# WHAT YOU ARE ASKED TO DO
Would you please copy each line of the data in which the string "external" occurs?

# RECORDS PROVIDED

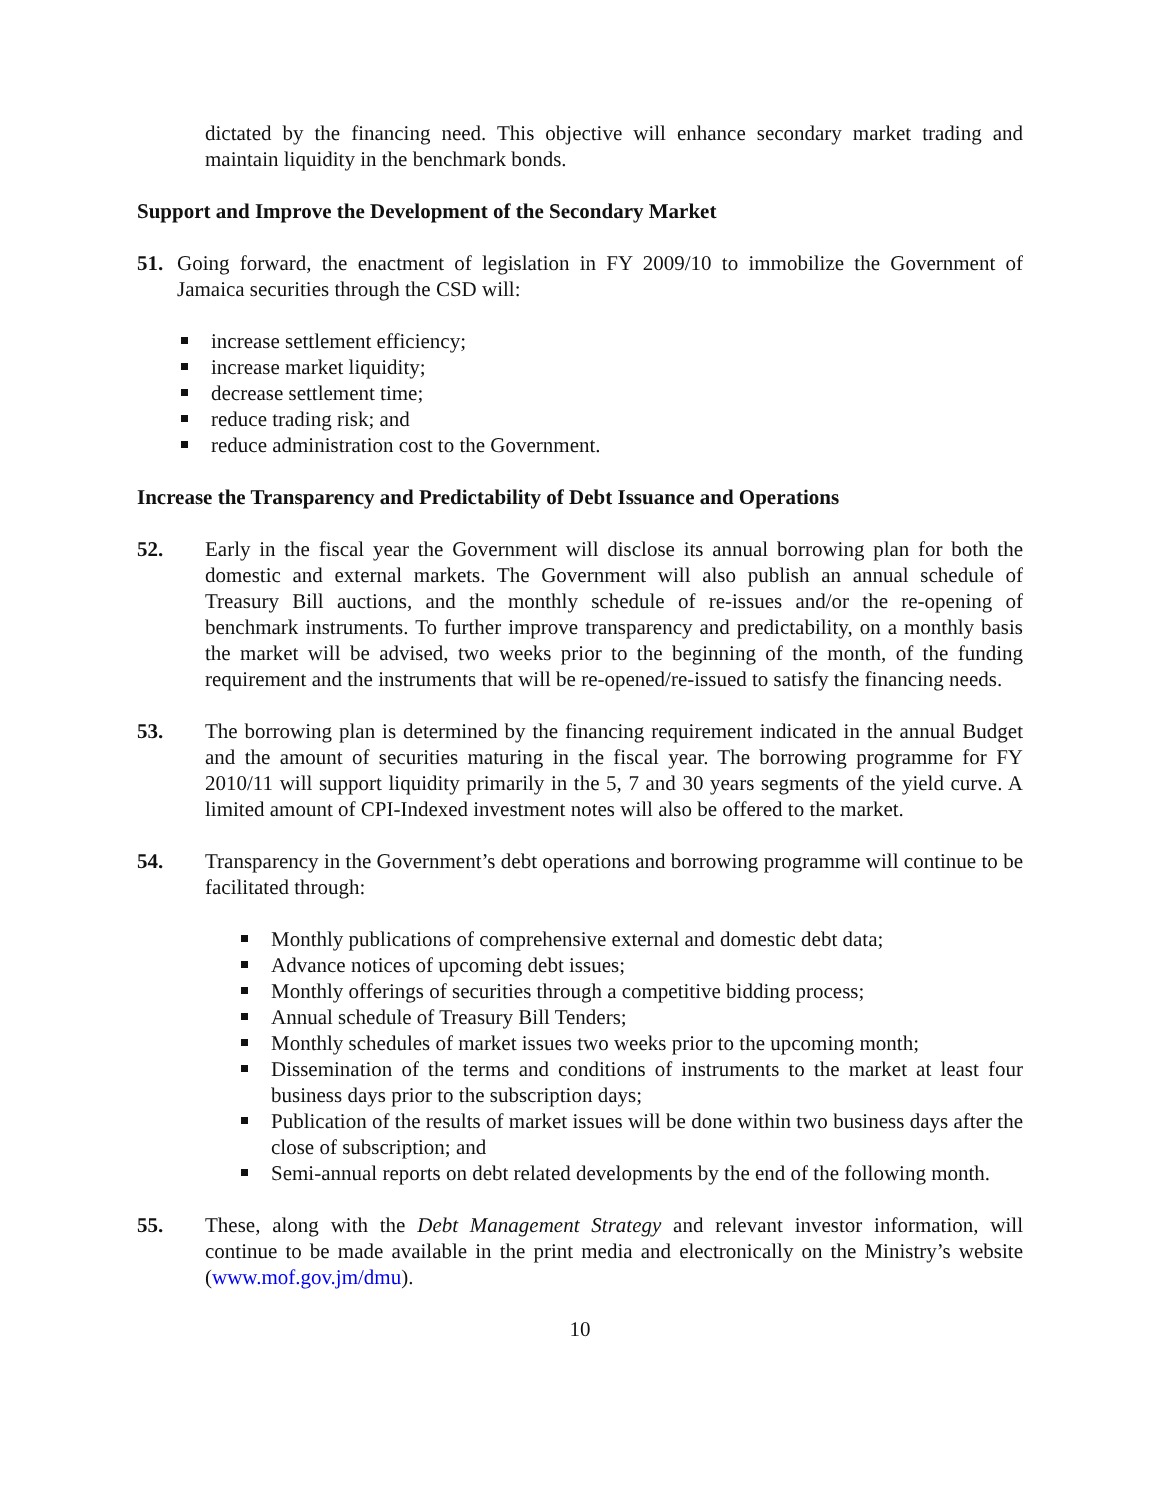dictated by the financing need. This objective will enhance secondary market trading and maintain liquidity in the benchmark bonds.
Support and Improve the Development of the Secondary Market
51. Going forward, the enactment of legislation in FY 2009/10 to immobilize the Government of Jamaica securities through the CSD will:
increase settlement efficiency;
increase market liquidity;
decrease settlement time;
reduce trading risk; and
reduce administration cost to the Government.
Increase the Transparency and Predictability of Debt Issuance and Operations
52. Early in the fiscal year the Government will disclose its annual borrowing plan for both the domestic and external markets. The Government will also publish an annual schedule of Treasury Bill auctions, and the monthly schedule of re-issues and/or the re-opening of benchmark instruments. To further improve transparency and predictability, on a monthly basis the market will be advised, two weeks prior to the beginning of the month, of the funding requirement and the instruments that will be re-opened/re-issued to satisfy the financing needs.
53. The borrowing plan is determined by the financing requirement indicated in the annual Budget and the amount of securities maturing in the fiscal year. The borrowing programme for FY 2010/11 will support liquidity primarily in the 5, 7 and 30 years segments of the yield curve. A limited amount of CPI-Indexed investment notes will also be offered to the market.
54. Transparency in the Government’s debt operations and borrowing programme will continue to be facilitated through:
Monthly publications of comprehensive external and domestic debt data;
Advance notices of upcoming debt issues;
Monthly offerings of securities through a competitive bidding process;
Annual schedule of Treasury Bill Tenders;
Monthly schedules of market issues two weeks prior to the upcoming month;
Dissemination of the terms and conditions of instruments to the market at least four business days prior to the subscription days;
Publication of the results of market issues will be done within two business days after the close of subscription; and
Semi-annual reports on debt related developments by the end of the following month.
55. These, along with the Debt Management Strategy and relevant investor information, will continue to be made available in the print media and electronically on the Ministry’s website (www.mof.gov.jm/dmu).
10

# REPLY
52. Early in the fiscal year the Government will disclose its annual borrowing plan for both the domestic and external markets. The Government will also publish an annual schedule of Treasury Bill auctions, and the monthly schedule of re-issues and/or the re-opening of benchmark instruments. To further improve transparency and predictability, on a monthly basis the market will be advised, two weeks prior to the beginning of the month, of the funding requirement and the instruments that will be re-opened/re-issued to satisfy the financing needs.
Monthly publications of comprehensive external and domestic debt data;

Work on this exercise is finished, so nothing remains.